Available data below:

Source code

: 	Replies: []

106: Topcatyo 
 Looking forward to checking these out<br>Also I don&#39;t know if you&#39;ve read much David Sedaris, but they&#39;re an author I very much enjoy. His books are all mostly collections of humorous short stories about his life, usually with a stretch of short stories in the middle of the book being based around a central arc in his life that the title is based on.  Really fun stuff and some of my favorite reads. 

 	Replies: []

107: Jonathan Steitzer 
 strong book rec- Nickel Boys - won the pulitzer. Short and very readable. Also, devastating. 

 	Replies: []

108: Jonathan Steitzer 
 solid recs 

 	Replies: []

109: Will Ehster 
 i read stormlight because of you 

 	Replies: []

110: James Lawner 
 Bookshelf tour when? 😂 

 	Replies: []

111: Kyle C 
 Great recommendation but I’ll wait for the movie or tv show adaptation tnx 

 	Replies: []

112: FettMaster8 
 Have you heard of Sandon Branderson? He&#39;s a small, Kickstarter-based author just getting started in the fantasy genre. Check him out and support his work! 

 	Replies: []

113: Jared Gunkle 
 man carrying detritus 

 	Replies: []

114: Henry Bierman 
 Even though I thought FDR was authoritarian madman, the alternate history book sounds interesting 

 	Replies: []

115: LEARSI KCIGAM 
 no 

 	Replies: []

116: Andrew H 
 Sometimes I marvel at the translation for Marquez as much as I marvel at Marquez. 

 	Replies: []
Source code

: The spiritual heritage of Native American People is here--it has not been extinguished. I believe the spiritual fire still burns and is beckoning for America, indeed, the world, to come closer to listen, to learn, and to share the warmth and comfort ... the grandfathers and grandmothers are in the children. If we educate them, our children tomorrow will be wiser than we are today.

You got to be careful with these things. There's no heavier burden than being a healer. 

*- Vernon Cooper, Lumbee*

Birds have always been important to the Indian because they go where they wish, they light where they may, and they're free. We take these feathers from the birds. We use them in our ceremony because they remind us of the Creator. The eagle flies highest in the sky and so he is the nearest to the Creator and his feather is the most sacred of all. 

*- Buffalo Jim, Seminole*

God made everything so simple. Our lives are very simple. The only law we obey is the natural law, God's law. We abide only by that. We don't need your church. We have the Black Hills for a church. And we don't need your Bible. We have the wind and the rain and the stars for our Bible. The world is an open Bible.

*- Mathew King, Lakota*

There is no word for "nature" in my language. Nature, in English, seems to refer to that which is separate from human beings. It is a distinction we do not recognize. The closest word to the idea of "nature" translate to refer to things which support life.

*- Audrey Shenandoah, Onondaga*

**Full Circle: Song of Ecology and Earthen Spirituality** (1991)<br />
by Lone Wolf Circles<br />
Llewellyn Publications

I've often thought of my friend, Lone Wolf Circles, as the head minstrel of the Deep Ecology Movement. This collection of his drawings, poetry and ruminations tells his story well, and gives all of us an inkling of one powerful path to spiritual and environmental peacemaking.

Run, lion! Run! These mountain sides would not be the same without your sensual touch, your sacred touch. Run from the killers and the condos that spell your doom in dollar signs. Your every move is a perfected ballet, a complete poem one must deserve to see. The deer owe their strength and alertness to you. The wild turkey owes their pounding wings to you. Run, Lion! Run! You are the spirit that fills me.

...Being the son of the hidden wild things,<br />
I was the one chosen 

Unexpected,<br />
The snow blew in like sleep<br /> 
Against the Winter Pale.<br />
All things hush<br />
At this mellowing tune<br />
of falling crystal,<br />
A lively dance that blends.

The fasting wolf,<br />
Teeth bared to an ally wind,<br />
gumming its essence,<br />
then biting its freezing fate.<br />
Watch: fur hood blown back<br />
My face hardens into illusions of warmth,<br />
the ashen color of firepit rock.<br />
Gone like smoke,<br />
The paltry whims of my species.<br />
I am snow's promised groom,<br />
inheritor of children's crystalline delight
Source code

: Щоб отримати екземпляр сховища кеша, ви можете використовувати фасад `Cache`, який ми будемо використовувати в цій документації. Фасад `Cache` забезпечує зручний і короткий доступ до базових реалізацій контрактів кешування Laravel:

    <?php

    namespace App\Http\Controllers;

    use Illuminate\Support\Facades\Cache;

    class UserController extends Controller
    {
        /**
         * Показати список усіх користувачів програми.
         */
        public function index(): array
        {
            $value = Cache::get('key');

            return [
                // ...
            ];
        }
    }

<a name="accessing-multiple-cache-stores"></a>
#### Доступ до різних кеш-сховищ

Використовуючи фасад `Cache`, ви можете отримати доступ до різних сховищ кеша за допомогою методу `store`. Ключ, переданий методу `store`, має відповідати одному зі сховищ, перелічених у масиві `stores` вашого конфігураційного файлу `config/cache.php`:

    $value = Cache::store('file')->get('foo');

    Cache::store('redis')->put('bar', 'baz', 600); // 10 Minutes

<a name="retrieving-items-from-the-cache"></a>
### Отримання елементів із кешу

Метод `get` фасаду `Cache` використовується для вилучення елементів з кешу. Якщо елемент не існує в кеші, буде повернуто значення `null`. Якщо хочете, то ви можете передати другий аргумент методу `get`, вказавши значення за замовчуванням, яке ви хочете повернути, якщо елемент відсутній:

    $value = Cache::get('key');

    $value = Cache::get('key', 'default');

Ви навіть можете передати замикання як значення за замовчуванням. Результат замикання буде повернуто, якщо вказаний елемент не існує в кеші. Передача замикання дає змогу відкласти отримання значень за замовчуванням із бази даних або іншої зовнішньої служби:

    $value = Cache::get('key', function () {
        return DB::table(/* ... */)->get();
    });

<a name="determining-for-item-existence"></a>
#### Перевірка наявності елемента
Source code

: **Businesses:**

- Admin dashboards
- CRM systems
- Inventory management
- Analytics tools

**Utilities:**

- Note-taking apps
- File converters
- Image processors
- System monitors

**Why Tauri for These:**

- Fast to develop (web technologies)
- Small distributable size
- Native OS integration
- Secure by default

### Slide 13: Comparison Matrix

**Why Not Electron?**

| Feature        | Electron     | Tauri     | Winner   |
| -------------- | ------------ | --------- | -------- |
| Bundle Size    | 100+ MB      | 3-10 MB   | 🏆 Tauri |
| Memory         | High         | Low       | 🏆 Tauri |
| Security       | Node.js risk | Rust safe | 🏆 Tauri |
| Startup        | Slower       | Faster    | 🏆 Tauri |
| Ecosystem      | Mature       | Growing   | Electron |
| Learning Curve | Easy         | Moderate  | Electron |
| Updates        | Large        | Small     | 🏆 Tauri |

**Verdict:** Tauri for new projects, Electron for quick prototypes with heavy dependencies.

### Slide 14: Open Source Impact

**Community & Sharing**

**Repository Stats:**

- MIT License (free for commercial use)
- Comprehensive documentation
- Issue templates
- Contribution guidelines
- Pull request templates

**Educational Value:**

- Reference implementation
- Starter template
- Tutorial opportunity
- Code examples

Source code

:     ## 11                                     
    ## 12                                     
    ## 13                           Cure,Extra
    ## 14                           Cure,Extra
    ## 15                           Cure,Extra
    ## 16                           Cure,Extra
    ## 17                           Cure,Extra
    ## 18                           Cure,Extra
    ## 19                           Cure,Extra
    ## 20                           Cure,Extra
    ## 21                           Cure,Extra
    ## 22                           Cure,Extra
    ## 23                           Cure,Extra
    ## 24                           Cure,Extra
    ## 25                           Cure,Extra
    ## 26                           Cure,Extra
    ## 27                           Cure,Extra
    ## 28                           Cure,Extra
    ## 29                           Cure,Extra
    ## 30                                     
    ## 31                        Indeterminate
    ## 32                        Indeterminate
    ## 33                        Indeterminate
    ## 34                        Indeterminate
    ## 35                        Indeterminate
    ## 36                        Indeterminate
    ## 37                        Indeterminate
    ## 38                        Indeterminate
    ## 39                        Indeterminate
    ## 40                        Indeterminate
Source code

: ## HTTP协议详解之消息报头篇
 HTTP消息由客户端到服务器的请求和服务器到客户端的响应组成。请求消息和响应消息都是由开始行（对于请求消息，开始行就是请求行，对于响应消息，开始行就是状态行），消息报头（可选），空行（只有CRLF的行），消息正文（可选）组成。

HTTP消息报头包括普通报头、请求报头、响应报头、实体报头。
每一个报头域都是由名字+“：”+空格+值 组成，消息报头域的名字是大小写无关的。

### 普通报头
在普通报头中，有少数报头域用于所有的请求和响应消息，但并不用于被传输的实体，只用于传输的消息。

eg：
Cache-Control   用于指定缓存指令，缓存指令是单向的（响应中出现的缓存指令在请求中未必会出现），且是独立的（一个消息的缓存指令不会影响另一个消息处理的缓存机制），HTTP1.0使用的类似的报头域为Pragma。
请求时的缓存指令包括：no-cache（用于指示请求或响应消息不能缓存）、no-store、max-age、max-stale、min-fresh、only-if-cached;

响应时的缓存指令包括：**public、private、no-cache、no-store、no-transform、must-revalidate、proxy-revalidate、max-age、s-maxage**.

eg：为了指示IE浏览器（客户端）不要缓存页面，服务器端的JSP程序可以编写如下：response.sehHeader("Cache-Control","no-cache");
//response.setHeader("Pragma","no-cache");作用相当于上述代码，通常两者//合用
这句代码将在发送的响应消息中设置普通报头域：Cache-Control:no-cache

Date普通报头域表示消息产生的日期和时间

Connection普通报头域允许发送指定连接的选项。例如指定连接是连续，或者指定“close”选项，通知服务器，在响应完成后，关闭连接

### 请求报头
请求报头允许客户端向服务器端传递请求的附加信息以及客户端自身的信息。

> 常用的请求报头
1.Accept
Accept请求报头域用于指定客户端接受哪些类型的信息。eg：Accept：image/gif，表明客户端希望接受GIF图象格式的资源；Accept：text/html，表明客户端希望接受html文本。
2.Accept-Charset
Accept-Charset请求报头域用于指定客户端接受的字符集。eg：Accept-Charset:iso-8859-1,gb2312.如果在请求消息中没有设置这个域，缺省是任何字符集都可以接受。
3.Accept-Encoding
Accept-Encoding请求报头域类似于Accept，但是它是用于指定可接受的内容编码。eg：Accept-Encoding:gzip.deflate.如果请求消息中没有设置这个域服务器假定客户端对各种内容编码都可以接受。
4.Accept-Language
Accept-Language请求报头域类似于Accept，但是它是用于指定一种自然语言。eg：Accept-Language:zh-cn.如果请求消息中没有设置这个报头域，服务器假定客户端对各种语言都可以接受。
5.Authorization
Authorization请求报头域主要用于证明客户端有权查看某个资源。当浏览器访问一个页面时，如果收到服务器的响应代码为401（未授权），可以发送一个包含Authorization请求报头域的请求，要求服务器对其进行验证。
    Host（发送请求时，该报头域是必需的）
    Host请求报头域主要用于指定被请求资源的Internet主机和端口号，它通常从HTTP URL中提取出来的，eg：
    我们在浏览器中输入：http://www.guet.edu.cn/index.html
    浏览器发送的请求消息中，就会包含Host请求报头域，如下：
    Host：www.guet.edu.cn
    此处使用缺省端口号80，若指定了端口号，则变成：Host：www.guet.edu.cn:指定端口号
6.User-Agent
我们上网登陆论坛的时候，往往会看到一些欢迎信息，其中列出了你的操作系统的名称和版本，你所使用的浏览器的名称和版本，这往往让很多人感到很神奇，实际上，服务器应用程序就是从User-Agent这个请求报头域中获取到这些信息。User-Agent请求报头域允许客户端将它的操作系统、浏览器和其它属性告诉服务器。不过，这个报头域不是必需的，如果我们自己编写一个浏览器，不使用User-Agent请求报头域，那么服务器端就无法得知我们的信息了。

End of Available data.

- Exercise objective: Copy out the lines of the items unchanged, starting at the line containing "wild things,<br />" and ending at the line containing "A lively dance that blends.".

- Output for this task:
...Being the son of the hidden wild things,<br />
I was the one chosen 

Unexpected,<br />
The snow blew in like sleep<br /> 
Against the Winter Pale.<br />
All things hush<br />
At this mellowing tune<br />
of falling crystal,<br />
A lively dance that blends.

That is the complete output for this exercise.